李心晖也和尉迟红月一起点头,像是三个人里他李心楼才是那个外人。
李心楼甩甩脑袋,他一定是在做梦。
“快醒来,不能再睡了,再睡就要被李心晖给超过了!”
说着还“啪!啪!”给了自己两个耳光。
李心楼见眼前的尉迟红月和李心晖并排站着,手臂贴着手臂,亲密无间的模样,他觉得自己还在梦里。
李心楼左顾右盼一阵,突然露出了笑脸,拎起袍子一甩,大跨步冲向栏杆。
他要跳进水里,要让冬日冰寒无比的湖水浇醒这个噩梦。
却被尉迟红月和李心晖抱住了腰给拦下了。
李心楼喊得嗓子都哑了:“放开我!你们这两个梦魇,放开我!我要清醒过来,不然李心晖就要比我先到学堂了!”

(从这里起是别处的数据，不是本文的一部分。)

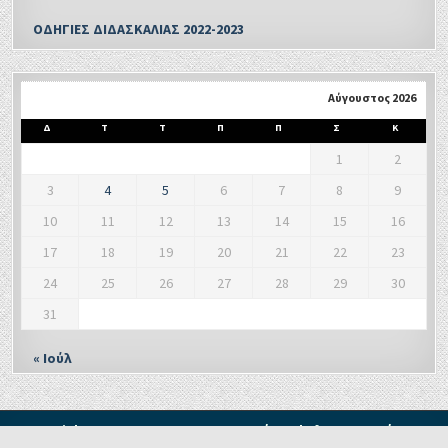
ΟΔΗΓΙΕΣ ΔΙΔΑΣΚΑΛΙΑΣ 2022-2023
Αύγουστος 2026
Δ
Τ
Τ
Π
Π
Σ
Κ
1
2
3
4
5
6
7
8
9
10
11
12
13
14
15
16
17
18
19
20
21
22
23
24
25
26
27
28
29
30
31
« Ιούλ
Copyright © 2021 - Δ. Π. Ε. ΞΑΝΘΗΣ Τμήμα Δ' Πληροφορικής και
Νέων Τεχνολογιών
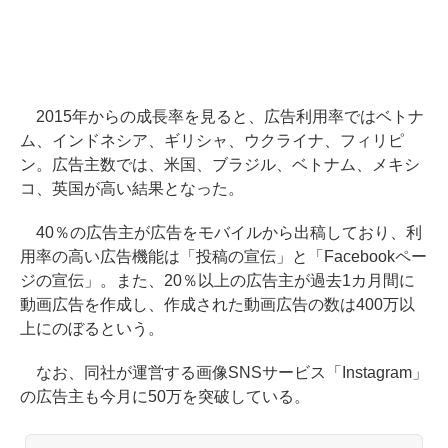
2015年からの成長率を見ると、広告利用率ではベトナ
ム、インドネシア、ギリシャ、ウクライナ、フィリピ
ン。広告主数では、米国、ブラジル、ベトナム、メキシ
コ、英国が高い結果となった。
40％の広告主が広告をモバイルから出稿しており、利
用率の高い広告機能は「投稿の宣伝」と「Facebookペー
ジの宣伝」。また、20％以上の広告主が過去1カ月間に
動画広告を作成し、作成された動画広告の数は400万以
上にのぼるという。
なお、同社が運営する画像SNSサービス「Instagram」
の広告主も今月に50万を突破している。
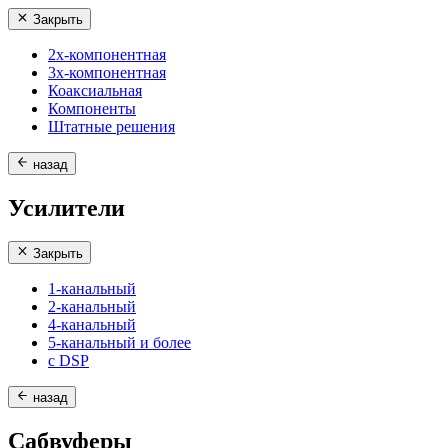
Закрыть
2х-компонентная
3х-компонентная
Коаксиальная
Компоненты
Штатные решения
назад
Усилители
Закрыть
1-канальный
2-канальный
4-канальный
5-канальный и более
с DSP
назад
Сабвуферы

一旁围观的小厮们看见郎君像得了失心疯一般往湖里冲,僵在原地不知所措。
倒是其他同窗们冲了回来,帮忙一起拉住李心楼,李心楼凭空生出一股牛劲儿来,三五个人一齐上都摁不住。
“李郎君,冷静啊!”
“李郎君,莫冲动!”
女孩子们不方便上手,便围成一圈劝道:“世上没有过不去的坎,别想不开啊!”
最后还是李心晖手起刀落,一掌劈晕了李心楼,把人交到小厮手里,送到房间里等着看大夫。
十几个同窗关切地目送李心楼被抬走后,视线便时不时停留在李心晖和尉迟红月两个人的脸上。

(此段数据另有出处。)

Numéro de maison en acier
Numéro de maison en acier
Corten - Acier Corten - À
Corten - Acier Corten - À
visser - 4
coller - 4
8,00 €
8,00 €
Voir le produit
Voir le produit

尉迟红月转身挡在李心晖身前,却一点也不怕被别人听见,依旧光明正大地和李心晖说话。
“心心,你什么时候身手变得这么好了?你去东都之后怎么也对习武感兴趣了?”
没了李心楼,李心晖的气质完全变了,即便依旧穿着男装,身姿却和穿着石榴裙一般娇柔。
“没有啊,只是跟着母亲每日锻炼身体罢了,或许是我比较有天分吧,从小力气就大。”
“啊,好可惜。我也好想每天都和心心一起锻炼,可惜我父亲不让我离开神都。”
“可是月月,你年纪这么小,怎么能一个人离开家呢?你父亲也是担心你的安危啊。”
提到父亲,尉迟红月的脸上裂开了一条裂痕,露出了几分身体深处藏着的阴霾。
“我好像该回府了,父亲今早说有事找我。”
李心晖也突然收敛了笑容,亮闪闪的眼睛里的光也如残烛般熄灭了。
“嗯,我也该回去了,还有课业没写。”
两人生疏地告别后,错身朝着相反的方向离开,一个沿着水廊往府外走,一个旁若无人地穿过蹲守着的同窗们走回了湖心亭。

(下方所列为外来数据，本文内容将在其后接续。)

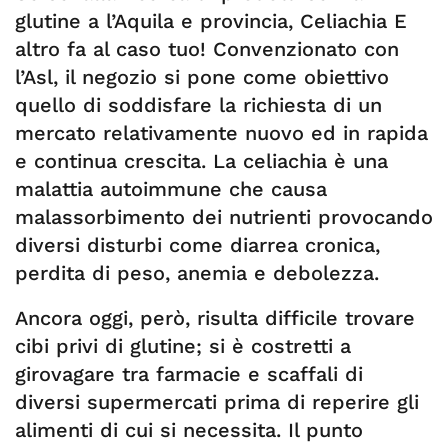
glutine a l’Aquila e provincia, Celiachia E
altro fa al caso tuo! Convenzionato con
l’Asl, il negozio si pone come obiettivo
quello di soddisfare la richiesta di un
mercato relativamente nuovo ed in rapida
e continua crescita. La celiachia è una
malattia autoimmune che causa
malassorbimento dei nutrienti provocando
diversi disturbi come diarrea cronica,
perdita di peso, anemia e debolezza.
Ancora oggi, però, risulta difficile trovare
cibi privi di glutine; si è costretti a
girovagare tra farmacie e scaffali di
diversi supermercati prima di reperire gli
alimenti di cui si necessita. Il punto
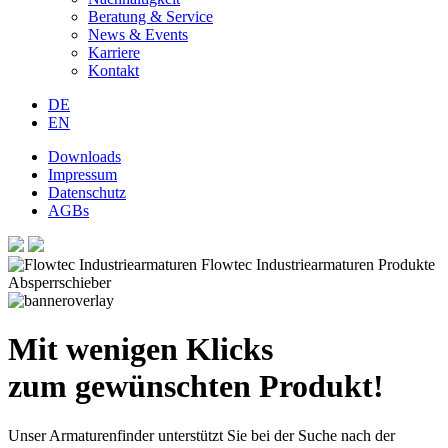
Beratung & Service
News & Events
Karriere
Kontakt
DE
EN
Downloads
Impressum
Datenschutz
AGBs
Mit wenigen Klicks
zum gewünschten Produkt!
Unser Armaturenfinder unterstützt Sie bei der Suche nach der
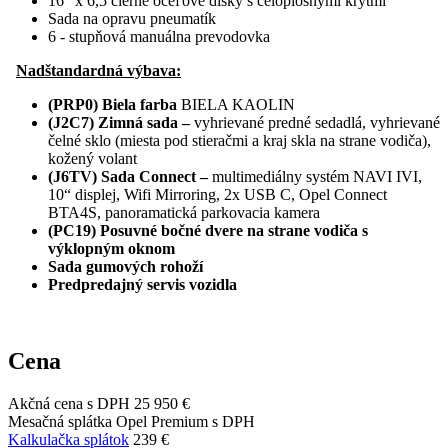
16“ x 6,5 čierne oceľové disky s celoplošnými krytmi
Sada na opravu pneumatík
6 - stupňová manuálna prevodovka
Nadštandardná výbava:
(PRP0) Biela farba
BIELA KAOLIN
(J2C7) Zimná sada –
vyhrievané predné sedadlá, vyhrievané
čelné sklo (miesta pod stieračmi a kraj skla na strane vodiča),
kožený volant
(J6TV) Sada Connect –
multimediálny systém NAVI IVI,
10“ displej, Wifi Mirroring, 2x USB C, Opel Connect
BTA4S, panoramatická parkovacia kamera
(PC19) Posuvné bočné dvere na strane vodiča s
výklopným oknom
Sada gumových rohoží
Predpredajný servis vozidla
Cena
Akčná cena s DPH
25 950 €
Mesačná splátka Opel Premium s DPH
Kalkulačka splátok
239 €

尉迟红月越走越急,身形在常人眼中都出现了残影,到最后直接不走正门,就近翻过了围墙。
围墙外是李府和另一座府邸的夹缝之中,尉迟红月靠墙蹲坐,仰头望着那一条狭窄的蓝线。
父亲已经十几天不曾和他说过话了,他刚刚只是随意找了个借口离开而已。
尉迟红月觉得李府有问题,他的脑子里莫名多了一段记忆,而他却丝毫察觉不到异样。
而且刚刚那个娇羞的人也绝对不是他!
尉迟红月愤怒地砸碎了身下的青石砖,像一头露出乳牙嘶吼的小狼:“李心晖?你究竟对我做了什么?”